Diritti dell’uomo, la nuova Corte già sommersa dai ricorsi italiani 

da Il Sole 24 ore del 20.5.99

Sono trascorsi sei mesi dall’entrata in funzione della "nuova" Corte europea dei diritti dell’uomo, istituita in forza dell’undicesimo protocollo di modifica dell’originaria Convenzione: nei suoi quasi cinquant’anni di vita l’innovazione più radicale, e portatrice di evoluzioni imprevedibili al momento in cui fu sottoscritta a Roma, nel 1950 (e poi ratificata in Italia nel 1955), è stata la modifica introdotta dal nono Protocollo che, dal 1° gennaio 1994, ha consentito l’accesso alla Corte anche alle persone fisiche, alle organizzazioni non governative e ai gruppi di privati.
Da quel momento è iniziata l’inarrestabile avanzata delle istanze provenienti da soggetti italiani, e particolarmente da privati cittadini, come confermano i dati più recenti in possesso della Corte. Gli oltre seimila ricorsi pendenti contro l’Italia, giacenti sia presso la vecchia Commissione (perché già dichiarati ricevibili), sia presso la vecchia Corte, sia trasferiti, o in fase di trasferimento alla "nuova" Corte rappresentano una spina per le istituzioni, particolarmente giudiziarie, del Paese.

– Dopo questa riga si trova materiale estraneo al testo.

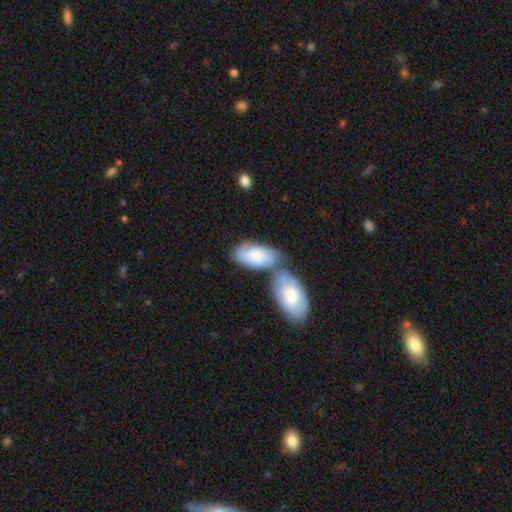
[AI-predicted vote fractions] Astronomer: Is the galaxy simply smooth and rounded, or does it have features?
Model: smooth — 59% (runner-up: featured or disk, 35%).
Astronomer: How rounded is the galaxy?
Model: in between — 92%.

L’undicesimo Protocollo, aperto alla firma nel maggio ’94 a Strasburgo e ratificato dall’Italia nel 1997, ha previsto il graduale esaurimento della Commissione, ponendo il termine del 31 ottobre 1999, per la trattazione dei ricorsi già dichiarati ricevibili. Tutti gli altri ricorsi giacenti presso la Commissione alla data del 1° novembre 1998, sono invece stati trasferiti alla "nuova" (o "seconda") Corte, divisa in quattro sezioni, ciascuna con tre Camere, che decide in via giurisdizionale. Le sezioni, composte totalmente da giuristi di provato valore internazionale, esaminano le vecchie e le nuove ricevibilità prima con un comitato di tre giudici, a piena investitura internazionale, poi da sezioni giudicanti (Chambres) composte da sette giudici.
La Convenzione europea dei diritti dell’uomo è attuata così da una struttura permanente a carattere giurisdizionale internazionale, al posto dei due organi precedenti (la Commissione e la Corte): resta, a conferma di una prassi politico-giudiziaria ricorrente, ma non paragonabile a quello della pregressa Commissione, il tentativo di regolamento amichevole del conflitto denunciato, sul quale viene meno l’intervento politico-procedurale del Comitato dei ministri del Consiglio d’Europa, al quale è solo attribuito il controllo sulla esecuzione delle decisioni della nuova Corte.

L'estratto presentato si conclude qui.